───── Records for this task ─────

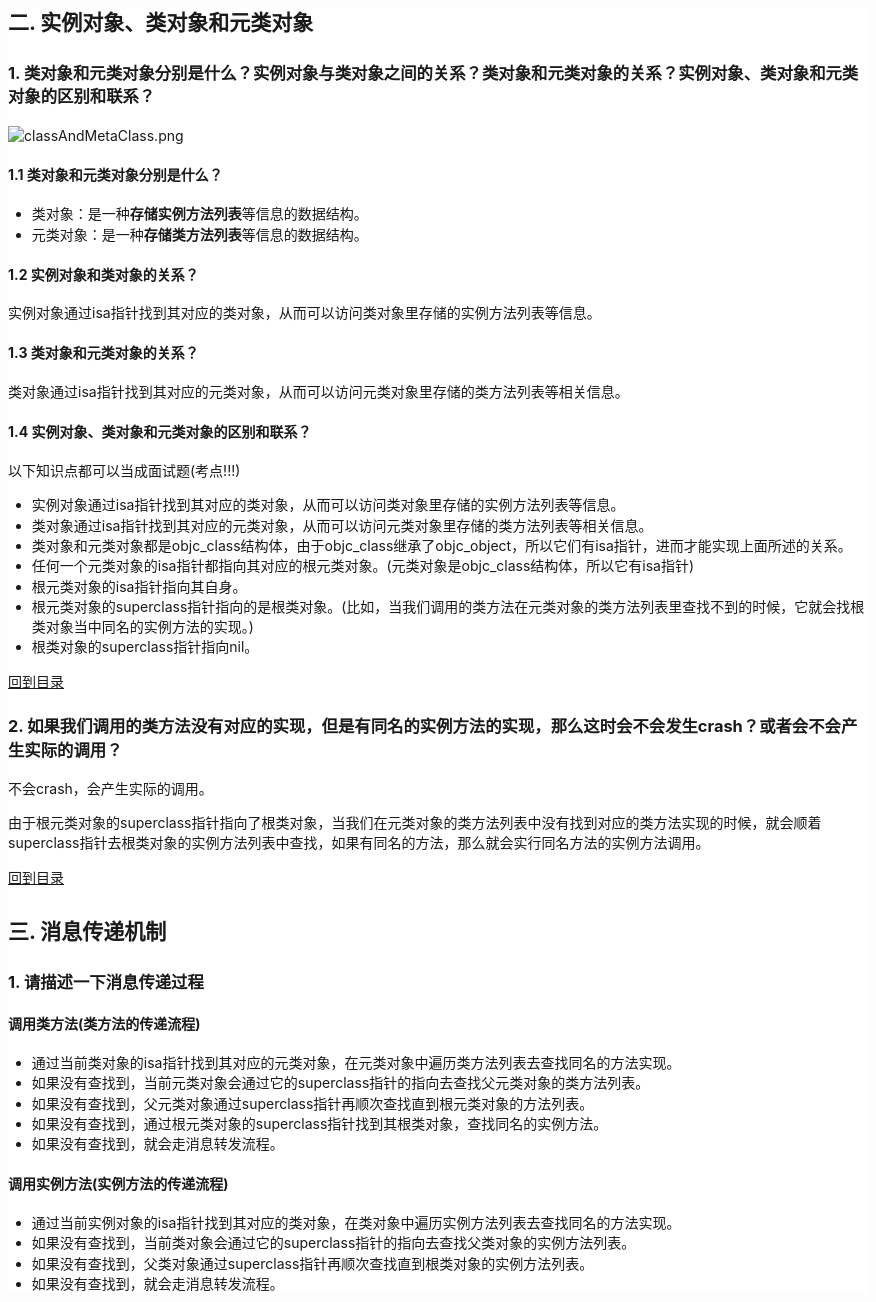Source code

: 
<h2 id="2">二. 实例对象、类对象和元类对象</h2>

<h3 id="2-1">1. 类对象和元类对象分别是什么？实例对象与类对象之间的关系？类对象和元类对象的关系？实例对象、类对象和元类对象的区别和联系？</h3>

![classAndMetaClass.png](https://i.loli.net/2020/06/04/HncBlke8UvmZVy4.png)

#### 1.1 类对象和元类对象分别是什么？
- 类对象：是一种**存储实例方法列表**等信息的数据结构。
- 元类对象：是一种**存储类方法列表**等信息的数据结构。

#### 1.2 实例对象和类对象的关系？
实例对象通过isa指针找到其对应的类对象，从而可以访问类对象里存储的实例方法列表等信息。

#### 1.3 类对象和元类对象的关系？
类对象通过isa指针找到其对应的元类对象，从而可以访问元类对象里存储的类方法列表等相关信息。

#### 1.4 实例对象、类对象和元类对象的区别和联系？
以下知识点都可以当成面试题(考点!!!)

- 实例对象通过isa指针找到其对应的类对象，从而可以访问类对象里存储的实例方法列表等信息。
- 类对象通过isa指针找到其对应的元类对象，从而可以访问元类对象里存储的类方法列表等相关信息。
- 类对象和元类对象都是objc_class结构体，由于objc_class继承了objc_object，所以它们有isa指针，进而才能实现上面所述的关系。
- 任何一个元类对象的isa指针都指向其对应的根元类对象。(元类对象是objc_class结构体，所以它有isa指针)
- 根元类对象的isa指针指向其自身。
- 根元类对象的superclass指针指向的是根类对象。(比如，当我们调用的类方法在元类对象的类方法列表里查找不到的时候，它就会找根类对象当中同名的实例方法的实现。)
- 根类对象的superclass指针指向nil。

[回到目录](#jump-2)


<h3 id="2-2">2. 如果我们调用的类方法没有对应的实现，但是有同名的实例方法的实现，那么这时会不会发生crash？或者会不会产生实际的调用？</h3>

不会crash，会产生实际的调用。

由于根元类对象的superclass指针指向了根类对象，当我们在元类对象的类方法列表中没有找到对应的类方法实现的时候，就会顺着superclass指针去根类对象的实例方法列表中查找，如果有同名的方法，那么就会实行同名方法的实例方法调用。

[回到目录](#jump-2)


<h2 id="3">三. 消息传递机制</h2>

<h3 id="3-1">1. 请描述一下消息传递过程</h3>  

#### 调用类方法(类方法的传递流程)  
- 通过当前类对象的isa指针找到其对应的元类对象，在元类对象中遍历类方法列表去查找同名的方法实现。  
- 如果没有查找到，当前元类对象会通过它的superclass指针的指向去查找父元类对象的类方法列表。
- 如果没有查找到，父元类对象通过superclass指针再顺次查找直到根元类对象的方法列表。
- 如果没有查找到，通过根元类对象的superclass指针找到其根类对象，查找同名的实例方法。
- 如果没有查找到，就会走消息转发流程。

#### 调用实例方法(实例方法的传递流程)  
- 通过当前实例对象的isa指针找到其对应的类对象，在类对象中遍历实例方法列表去查找同名的方法实现。  
- 如果没有查找到，当前类对象会通过它的superclass指针的指向去查找父类对象的实例方法列表。  
- 如果没有查找到，父类对象通过superclass指针再顺次查找直到根类对象的实例方法列表。  
- 如果没有查找到，就会走消息转发流程。 
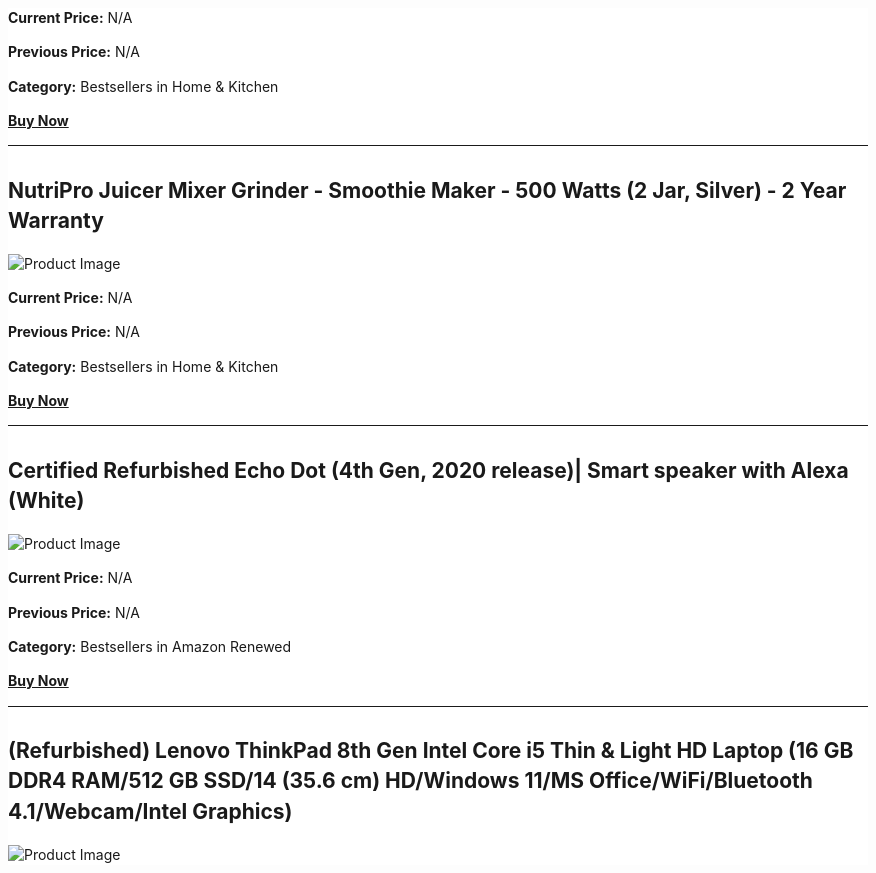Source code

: **Current Price:** N/A

**Previous Price:** N/A

**Category:** Bestsellers in Home & Kitchen

**[Buy Now](https://www.amazon.in/AmazonBasics-Vacuum-Compression-Storage-Bags/dp/B07RSCPH4N/ref=zg_bs_c_kitchen_d_sccl_5/257-6091176-5578831?pd_rd_w=eZUhj&content-id=amzn1.sym.cde02f8b-0594-439d-9e93-f4cced7ce3ce&pf_rd_p=cde02f8b-0594-439d-9e93-f4cced7ce3ce&pf_rd_r=9AG2GQ1DEG1VFK23RS04&pd_rd_wg=dgV40&pd_rd_r=ee8141b9-7c71-4f72-81e9-97a0b7d60788&pd_rd_i=B07RSCPH4N&psc=1&tag=ankit007)**



---

## NutriPro Juicer Mixer Grinder - Smoothie Maker - 500 Watts (2 Jar, Silver) - 2 Year Warranty
![Product Image](https://images-eu.ssl-images-amazon.com/images/I/71PkRff5mdL._AC_UL225_SR225,160_.jpg)

**Current Price:** N/A

**Previous Price:** N/A

**Category:** Bestsellers in Home & Kitchen

**[Buy Now](https://www.amazon.in/NutriPro-Bullet-Juicer-Grinder-Blades/dp/B09J2T124D/ref=zg_bs_c_kitchen_d_sccl_6/257-6091176-5578831?pd_rd_w=eZUhj&content-id=amzn1.sym.cde02f8b-0594-439d-9e93-f4cced7ce3ce&pf_rd_p=cde02f8b-0594-439d-9e93-f4cced7ce3ce&pf_rd_r=9AG2GQ1DEG1VFK23RS04&pd_rd_wg=dgV40&pd_rd_r=ee8141b9-7c71-4f72-81e9-97a0b7d60788&pd_rd_i=B09J2T124D&psc=1&tag=ankit007)**



---

## Certified Refurbished Echo Dot (4th Gen, 2020 release)| Smart speaker with Alexa (White)
![Product Image](https://images-eu.ssl-images-amazon.com/images/I/515MX-RX-mL._AC_UL225_SR225,160_.jpg)

**Current Price:** N/A

**Previous Price:** N/A

**Category:** Bestsellers in Amazon Renewed

**[Buy Now](https://www.amazon.in/generation-smart-speaker-powerful-Alexa/dp/B084KQ8NNG/ref=zg_bs_c_amazon-renewed_d_sccl_1/257-6091176-5578831?pd_rd_w=QXtmq&content-id=amzn1.sym.cde02f8b-0594-439d-9e93-f4cced7ce3ce&pf_rd_p=cde02f8b-0594-439d-9e93-f4cced7ce3ce&pf_rd_r=9AG2GQ1DEG1VFK23RS04&pd_rd_wg=dgV40&pd_rd_r=ee8141b9-7c71-4f72-81e9-97a0b7d60788&pd_rd_i=B084KQ8NNG&psc=1&tag=ankit007)**



---

## (Refurbished) Lenovo ThinkPad 8th Gen Intel Core i5 Thin & Light HD Laptop (16 GB DDR4 RAM/512 GB SSD/14 (35.6 cm) HD/Windows 11/MS Office/WiFi/Bluetooth 4.1/Webcam/Intel Graphics)
![Product Image](https://images-eu.ssl-images-amazon.com/images/I/611AaVzaCQL._AC_UL225_SR225,160_.jpg)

─────

- What is needed -
Write only the number of lines in the entries that contain the word "Product".

- Task solution -
3